---- Trecho

Tão importante quanto mostrar que o rei está nu é desconstruir a sistemática campanha de desmoralização do período de conquista e consolidação da democracia no Brasil. Nada mais oportuno do que comparar a politização descabida e a descoordenação da resposta à covid-19 com a construção da política pública de combate à aids, doença infecciosa que crescia velozmente no Brasil no final do século passado.

Não se trata de desconhecer as diferentes formas de transmissão e as distintas consequências para a saúde pública e a economia provocadas pelo HIV e pelo novo coronavírus, mas de destacar os fatores que levaram o Brasil a se tornar um exemplo mundial de sucesso no combate à aids. Essa memória não pode ser destruída, pois nos serve para enfrentar o desafio atual.

--------

Descrição da tarefa: Transcreva, do trecho sobre a aids e a covid-19, a passagem que se inicia com as palavras contendo "Tão importante quanto" e se encerra com "o desafio atual.". As linhas vêm de uma fonte diferente da do trecho.

---- Dados para revisão

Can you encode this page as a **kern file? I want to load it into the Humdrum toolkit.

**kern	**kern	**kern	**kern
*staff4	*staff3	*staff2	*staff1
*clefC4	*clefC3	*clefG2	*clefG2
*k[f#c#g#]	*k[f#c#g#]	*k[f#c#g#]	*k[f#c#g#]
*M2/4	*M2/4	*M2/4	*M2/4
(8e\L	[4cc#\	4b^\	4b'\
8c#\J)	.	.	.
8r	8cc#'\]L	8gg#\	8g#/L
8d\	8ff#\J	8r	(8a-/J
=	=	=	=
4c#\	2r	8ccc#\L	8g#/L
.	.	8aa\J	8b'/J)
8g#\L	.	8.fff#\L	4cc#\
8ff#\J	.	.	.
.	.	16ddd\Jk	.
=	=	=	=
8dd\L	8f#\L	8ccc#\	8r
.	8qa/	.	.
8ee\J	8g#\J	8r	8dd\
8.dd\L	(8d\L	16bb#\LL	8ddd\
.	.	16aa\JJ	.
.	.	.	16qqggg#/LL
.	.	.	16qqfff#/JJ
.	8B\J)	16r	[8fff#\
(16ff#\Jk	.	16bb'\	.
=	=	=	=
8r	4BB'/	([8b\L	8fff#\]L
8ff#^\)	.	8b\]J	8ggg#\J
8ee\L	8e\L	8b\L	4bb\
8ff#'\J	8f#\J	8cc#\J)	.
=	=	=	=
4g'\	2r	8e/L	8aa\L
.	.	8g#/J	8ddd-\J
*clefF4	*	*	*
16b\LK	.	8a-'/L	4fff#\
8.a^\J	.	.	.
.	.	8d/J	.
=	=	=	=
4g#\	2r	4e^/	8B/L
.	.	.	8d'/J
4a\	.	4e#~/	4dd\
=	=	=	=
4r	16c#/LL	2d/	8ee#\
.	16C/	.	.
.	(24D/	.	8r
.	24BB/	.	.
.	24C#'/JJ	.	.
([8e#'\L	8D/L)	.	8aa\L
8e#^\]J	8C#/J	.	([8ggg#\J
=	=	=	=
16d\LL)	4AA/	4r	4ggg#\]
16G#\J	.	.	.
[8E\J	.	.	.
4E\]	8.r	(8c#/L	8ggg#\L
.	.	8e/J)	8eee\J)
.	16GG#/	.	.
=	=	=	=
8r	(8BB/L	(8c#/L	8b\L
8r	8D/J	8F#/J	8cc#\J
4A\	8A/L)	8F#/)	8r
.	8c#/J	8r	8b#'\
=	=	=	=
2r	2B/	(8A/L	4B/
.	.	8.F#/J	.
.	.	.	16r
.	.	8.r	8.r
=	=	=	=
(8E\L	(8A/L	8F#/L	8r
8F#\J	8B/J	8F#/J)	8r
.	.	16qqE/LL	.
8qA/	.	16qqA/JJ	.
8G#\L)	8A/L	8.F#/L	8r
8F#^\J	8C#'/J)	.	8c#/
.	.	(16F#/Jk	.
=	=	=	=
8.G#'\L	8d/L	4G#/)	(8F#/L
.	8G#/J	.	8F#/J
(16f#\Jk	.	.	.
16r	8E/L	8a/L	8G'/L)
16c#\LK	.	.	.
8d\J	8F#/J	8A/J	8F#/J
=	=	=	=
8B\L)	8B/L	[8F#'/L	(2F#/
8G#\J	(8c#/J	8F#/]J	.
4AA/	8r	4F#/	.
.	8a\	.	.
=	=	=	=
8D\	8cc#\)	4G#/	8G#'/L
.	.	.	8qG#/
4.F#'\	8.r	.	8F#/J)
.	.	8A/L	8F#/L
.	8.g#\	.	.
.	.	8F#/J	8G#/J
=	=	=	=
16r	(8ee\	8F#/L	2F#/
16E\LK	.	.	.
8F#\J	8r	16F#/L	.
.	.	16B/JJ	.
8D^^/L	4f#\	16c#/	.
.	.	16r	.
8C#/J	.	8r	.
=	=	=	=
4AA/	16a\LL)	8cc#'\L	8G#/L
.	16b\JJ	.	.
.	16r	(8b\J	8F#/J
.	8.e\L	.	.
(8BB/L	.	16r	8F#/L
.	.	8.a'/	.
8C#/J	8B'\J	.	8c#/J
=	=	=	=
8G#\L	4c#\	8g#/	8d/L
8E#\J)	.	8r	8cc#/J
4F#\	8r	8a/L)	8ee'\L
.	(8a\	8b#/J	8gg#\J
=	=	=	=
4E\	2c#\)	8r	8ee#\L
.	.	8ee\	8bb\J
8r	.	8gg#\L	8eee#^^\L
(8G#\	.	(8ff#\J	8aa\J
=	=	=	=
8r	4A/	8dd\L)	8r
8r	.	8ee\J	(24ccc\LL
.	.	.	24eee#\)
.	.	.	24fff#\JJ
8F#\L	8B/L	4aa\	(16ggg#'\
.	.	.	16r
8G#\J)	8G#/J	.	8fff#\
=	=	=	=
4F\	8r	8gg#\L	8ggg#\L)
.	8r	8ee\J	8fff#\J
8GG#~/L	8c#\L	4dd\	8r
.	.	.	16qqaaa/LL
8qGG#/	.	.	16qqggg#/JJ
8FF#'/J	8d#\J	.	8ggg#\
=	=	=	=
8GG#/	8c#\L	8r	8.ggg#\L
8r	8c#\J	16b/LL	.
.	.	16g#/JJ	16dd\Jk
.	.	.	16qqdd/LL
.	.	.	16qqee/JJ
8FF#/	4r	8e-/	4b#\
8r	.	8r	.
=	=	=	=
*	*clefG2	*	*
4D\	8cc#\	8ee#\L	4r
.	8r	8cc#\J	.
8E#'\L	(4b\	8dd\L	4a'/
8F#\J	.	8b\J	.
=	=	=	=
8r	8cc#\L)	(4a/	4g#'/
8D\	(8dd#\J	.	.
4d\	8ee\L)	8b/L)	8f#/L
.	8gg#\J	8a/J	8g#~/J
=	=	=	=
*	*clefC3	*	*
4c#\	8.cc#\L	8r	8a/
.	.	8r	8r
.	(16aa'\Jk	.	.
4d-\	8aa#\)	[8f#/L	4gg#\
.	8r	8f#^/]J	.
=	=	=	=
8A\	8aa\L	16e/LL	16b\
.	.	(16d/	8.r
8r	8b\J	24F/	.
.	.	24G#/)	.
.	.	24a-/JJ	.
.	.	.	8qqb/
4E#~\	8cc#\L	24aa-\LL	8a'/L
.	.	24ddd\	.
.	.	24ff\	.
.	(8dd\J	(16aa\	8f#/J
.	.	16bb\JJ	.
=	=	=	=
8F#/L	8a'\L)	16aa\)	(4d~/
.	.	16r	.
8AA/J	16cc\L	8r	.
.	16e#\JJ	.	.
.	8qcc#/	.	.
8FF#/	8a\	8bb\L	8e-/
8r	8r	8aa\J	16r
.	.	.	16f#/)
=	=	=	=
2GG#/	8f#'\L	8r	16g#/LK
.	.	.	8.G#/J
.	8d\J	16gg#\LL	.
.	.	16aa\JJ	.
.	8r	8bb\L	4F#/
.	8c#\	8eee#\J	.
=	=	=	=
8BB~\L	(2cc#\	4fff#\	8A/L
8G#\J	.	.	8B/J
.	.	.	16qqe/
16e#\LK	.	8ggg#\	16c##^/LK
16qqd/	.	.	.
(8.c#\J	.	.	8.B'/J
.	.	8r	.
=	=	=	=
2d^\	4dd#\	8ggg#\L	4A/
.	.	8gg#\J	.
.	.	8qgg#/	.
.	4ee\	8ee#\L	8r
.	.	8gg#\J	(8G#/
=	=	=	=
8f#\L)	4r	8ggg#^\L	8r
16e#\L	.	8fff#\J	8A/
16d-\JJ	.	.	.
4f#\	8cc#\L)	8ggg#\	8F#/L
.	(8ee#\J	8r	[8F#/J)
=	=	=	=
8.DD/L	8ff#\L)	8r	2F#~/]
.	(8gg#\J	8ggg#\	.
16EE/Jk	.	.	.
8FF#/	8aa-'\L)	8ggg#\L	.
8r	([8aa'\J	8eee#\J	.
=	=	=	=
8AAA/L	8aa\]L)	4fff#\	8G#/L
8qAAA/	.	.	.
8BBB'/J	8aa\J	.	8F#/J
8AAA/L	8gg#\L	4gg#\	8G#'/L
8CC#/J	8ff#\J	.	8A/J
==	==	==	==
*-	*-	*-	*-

--------

Resultado da tarefa:
Tão importante quanto mostrar que o rei está nu é desconstruir a sistemática campanha de desmoralização do período de conquista e consolidação da democracia no Brasil. Nada mais oportuno do que comparar a politização descabida e a descoordenação da resposta à covid-19 com a construção da política pública de combate à aids, doença infecciosa que crescia velozmente no Brasil no final do século passado.

Não se trata de desconhecer as diferentes formas de transmissão e as distintas consequências para a saúde pública e a economia provocadas pelo HIV e pelo novo coronavírus, mas de destacar os fatores que levaram o Brasil a se tornar um exemplo mundial de sucesso no combate à aids. Essa memória não pode ser destruída, pois nos serve para enfrentar o desafio atual.